SAM Beeton could be the biggest homegrown music star that the city has produced in nearly two decades. The 20-year-old from Carlton is signed to one of the world’s biggest record labels, has been played on national radio and appeared on ITV and Channel 4. Many music critics have predicted he’ll follow in the footsteps of James Morrison, Paolo Nutini and James Blunt.
But his mum won’t boast.
“I never told my friends at work,” said Karen, 49, a trademark paralegal.
“I’ve tried to keep it low key but of course I’m proud of what he’s achieved.”
Sam, who still lives at the family home, recently released his debut single What You Look For via SonyBMG, who he signed to 18 months ago.
Since then he has toured with Sandi Thom, James Morrison and Paolo Nutini and appeared at festivals with the Foo Fighters and Kanye West. Next month he’ll be supporting Scouting For Girls on a UK arena tour, including a date at the Trent FM Arena.
“It brings tears to the eyes when you see your son on stage at the V Festival playing to thousands of people,” admitted dad John, 57, a retired BT engineer and former member of punk band The Drains, regulars on the Nottingham circuit.
“We never pushed him to play music, he just picked up the guitar when he was tiny and it went from there.”
John played gigs with Sam at the local pub, The Old Volunteer, where he was spotted by a music industry scout.

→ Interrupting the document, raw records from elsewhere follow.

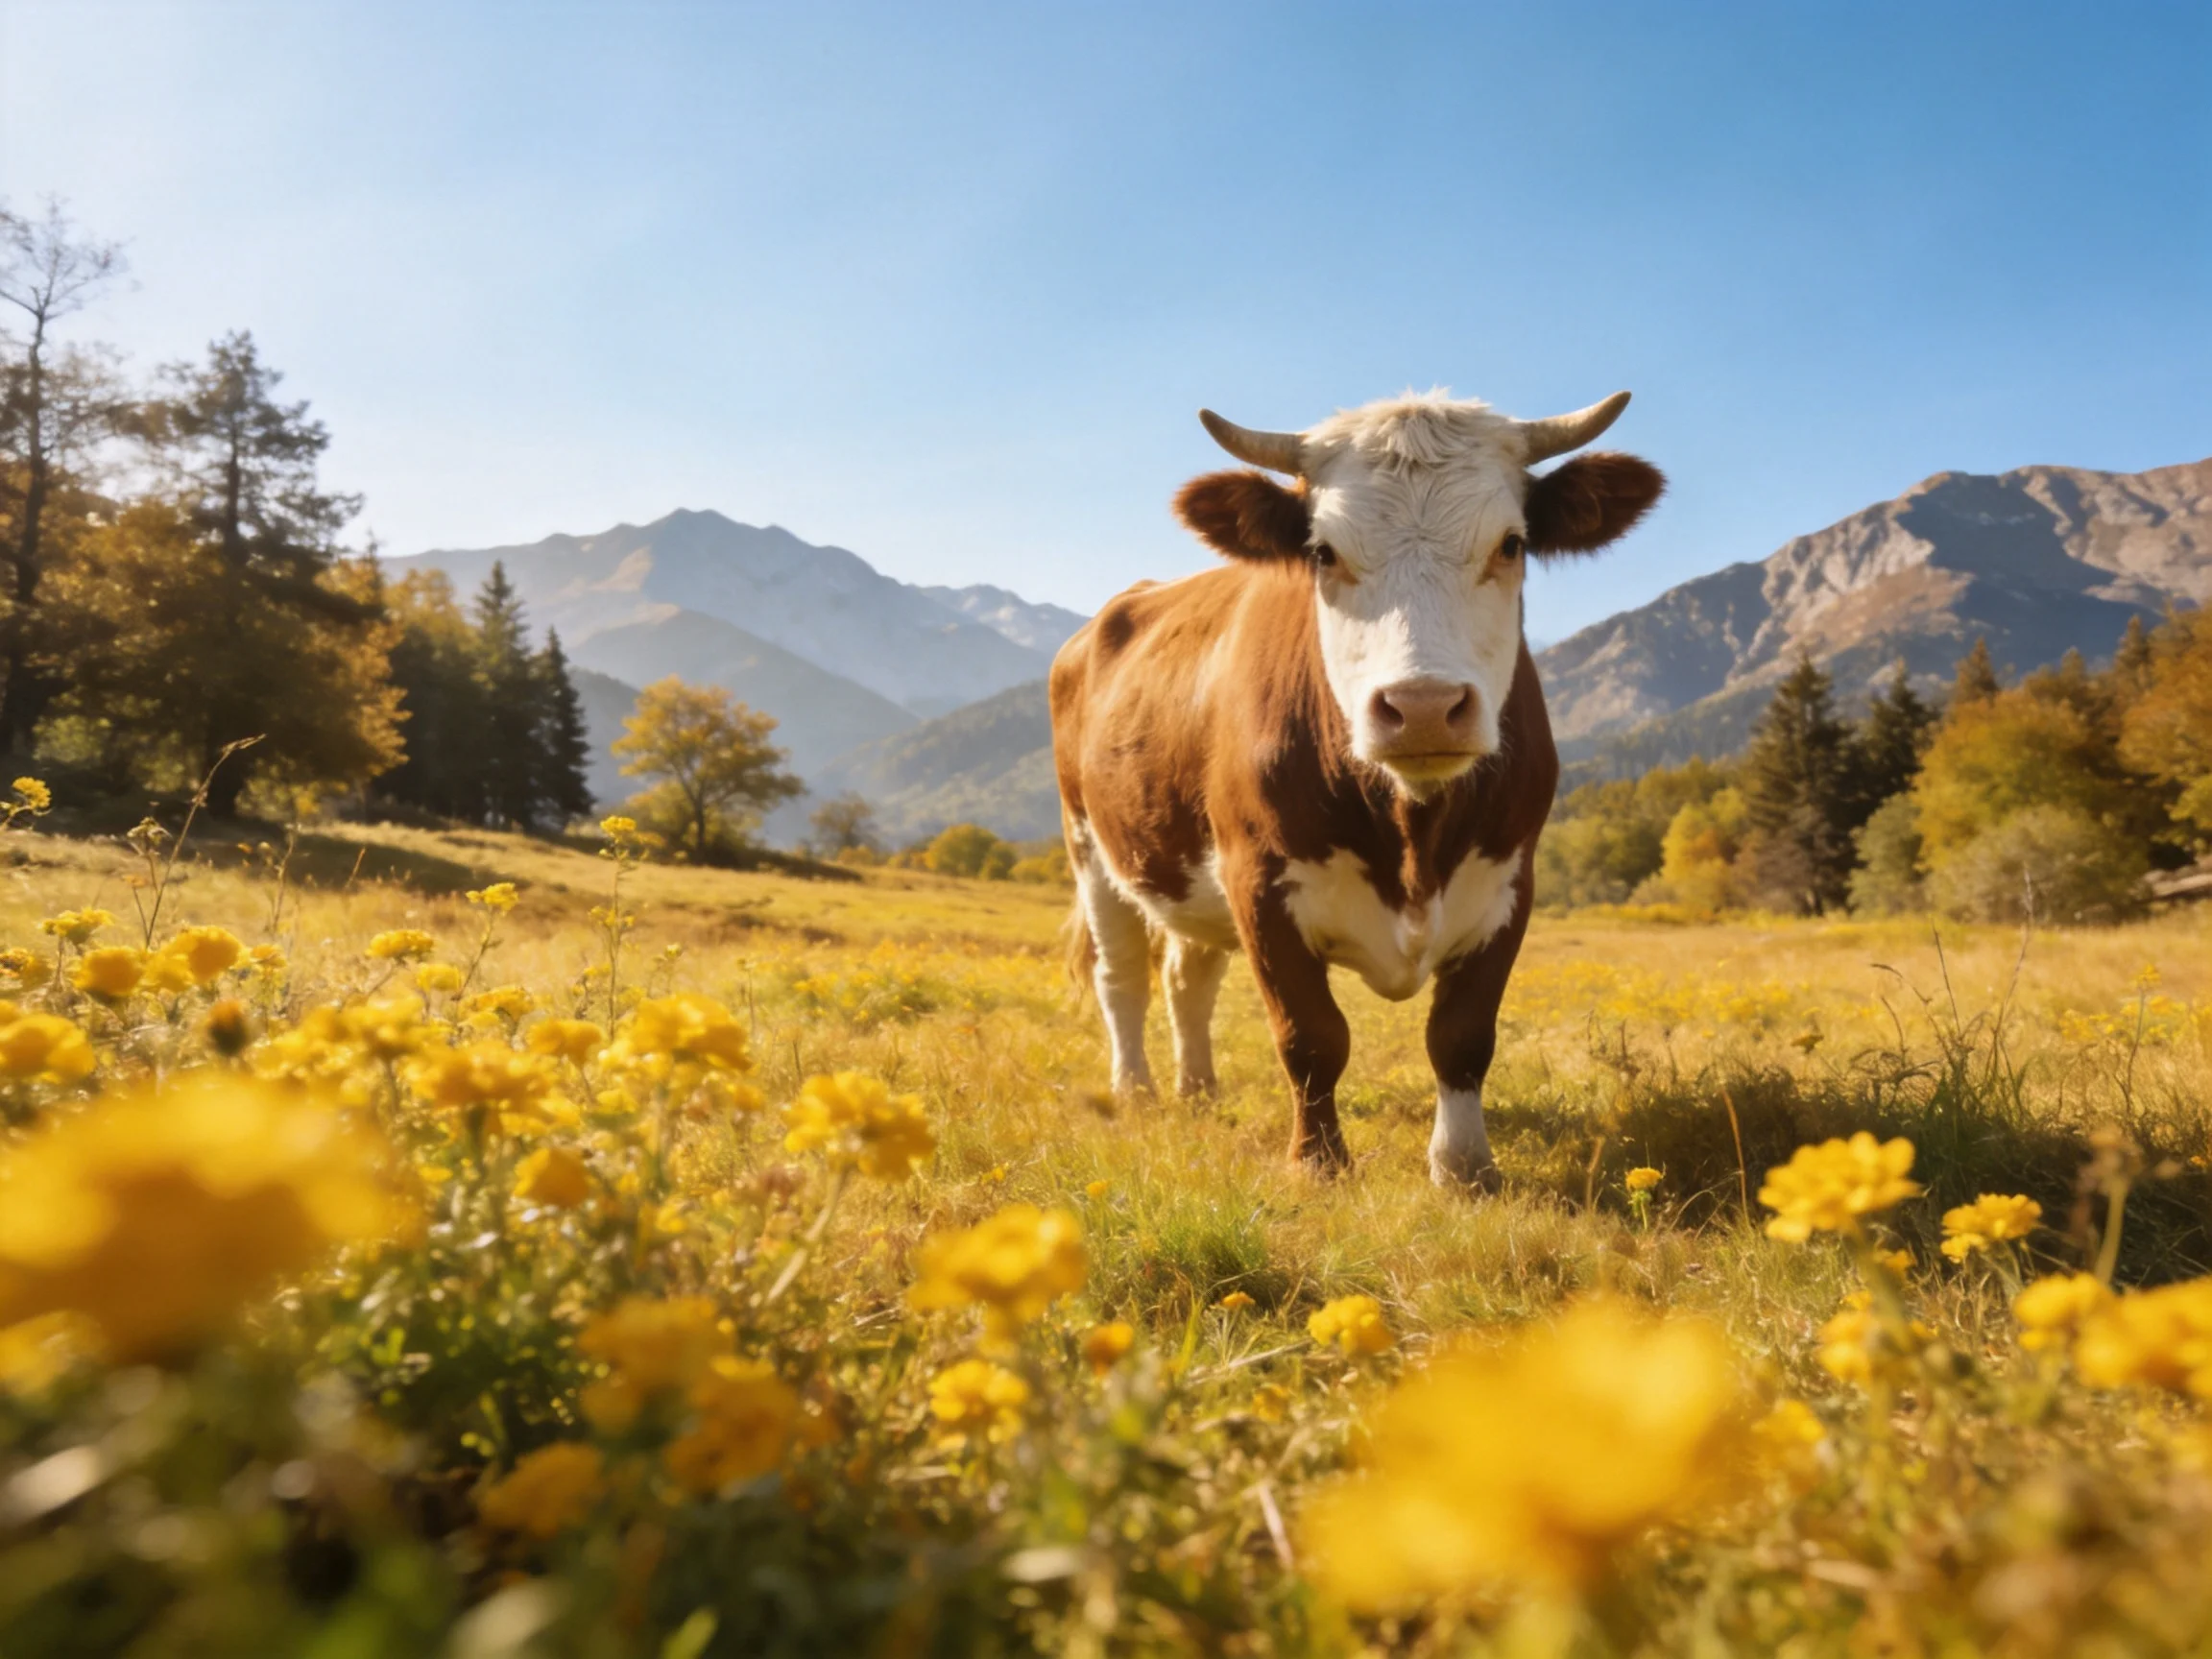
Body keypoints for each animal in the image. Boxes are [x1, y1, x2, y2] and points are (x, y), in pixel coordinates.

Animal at [1049, 389, 1663, 1188]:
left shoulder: (1510, 881)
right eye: (1323, 552)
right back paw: (1138, 1091)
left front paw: (1464, 1168)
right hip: (1091, 848)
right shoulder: (1257, 881)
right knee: (1121, 974)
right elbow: (1311, 1036)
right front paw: (1317, 1163)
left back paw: (1200, 1090)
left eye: (1511, 544)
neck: (1412, 831)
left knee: (1190, 976)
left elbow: (1462, 1035)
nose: (1424, 705)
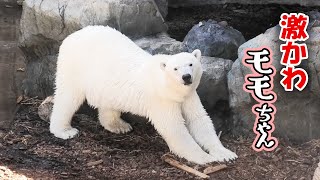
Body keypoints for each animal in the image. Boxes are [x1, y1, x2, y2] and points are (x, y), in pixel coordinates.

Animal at [50, 25, 238, 165]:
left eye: (191, 64)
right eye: (175, 68)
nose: (186, 77)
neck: (167, 86)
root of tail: (71, 36)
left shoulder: (189, 96)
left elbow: (199, 120)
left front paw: (225, 153)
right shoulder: (162, 100)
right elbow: (175, 128)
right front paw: (205, 158)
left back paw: (119, 125)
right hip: (75, 65)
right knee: (68, 96)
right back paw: (64, 130)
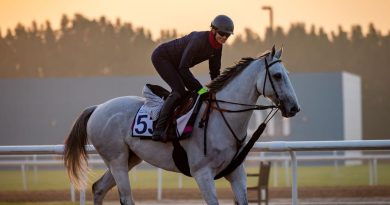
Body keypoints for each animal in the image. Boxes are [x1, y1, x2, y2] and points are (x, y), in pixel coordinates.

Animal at [64, 47, 302, 204]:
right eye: (278, 76)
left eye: (288, 75)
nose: (294, 108)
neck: (221, 120)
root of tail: (98, 107)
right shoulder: (202, 173)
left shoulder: (236, 172)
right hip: (117, 159)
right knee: (125, 196)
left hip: (129, 158)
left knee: (98, 188)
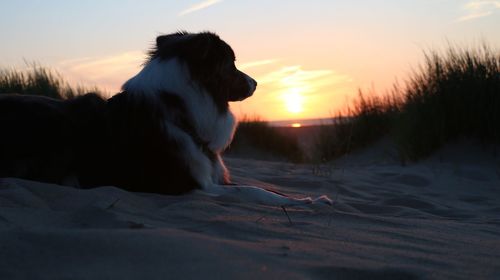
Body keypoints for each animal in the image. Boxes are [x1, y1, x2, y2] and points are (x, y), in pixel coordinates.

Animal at [0, 31, 332, 207]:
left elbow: (263, 188)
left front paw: (306, 199)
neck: (177, 112)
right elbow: (254, 190)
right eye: (232, 64)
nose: (255, 83)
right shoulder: (192, 187)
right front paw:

"He came in to watch a band on a Sunday afternoon when he was about 13," said landlady Lorraine Craig.
"I'd known him since he was five because he went to school my son Jack. And I said 'are you going to get up and give us a song then?' And he did. You could tell he was going to make it because he was such a natural."
Mum also plays guitar, violin, recorder and even bagpipes, while brother Paul, 31, a retail manager plays guitar.
"“My dad’s heavily in to really melodic stuff," said Sam.
"The Beatles, The Beach Boys and The Kinks. And a lot of blues. My mum’s side of it was more folky. She was in to the Levellers, Nick Drake. My brother was in to Jeff Buckley. So it was a real mix of stuff that I had access to when I was growing up.”
“We are a musical family,” said Karen.
“One of the bedrooms is full of equipment and there’s always been a lot noise in the house. I dread to think what the neighbours think.”
She added: “Sam is pretty good, he’s not too untidy but he is typical lad and when he’s playing music at two in the morning I do have to tell him to turn it down.”
With another single due in December and the album to follow in January, there’s every hope Sam can be the city’s biggest pop export since KWS topped the chart in 1992 with Pleasse Don’t Go.
“There hasn’t really been any really big successes from the city,” said Karen.
“Paper Lace was the last one I remember in the seventies. So Sam making it will be good for city. And everyone has been very supportive.”
Karen admitted she is on the internet searching for comments about her youngest son.
“Most of the time it’s positive but sometimes I do get really annoyed when reviewers get personal. Fair enough if you don’t like his music but don’t attack him as a person when you don’t know him. Sam just says ‘oh mum, leave it, that’s going to happen’”.
Said Sam: "We did have one girl come to the door asking for me which was a bit strange."
“And there have been a few giggling girls phoning up asking if he lives here," laughed Karen.
"But he’s hardly ever home these days.”
She added: “He is being recognised in the street but people tend to just stare which is a bit unnerving. But he seems to be taking it all in his stride. He’s so laid back he’ll fall over one of these days. The only time he gets nervous is when we have family round and we ask him to play a song for them.”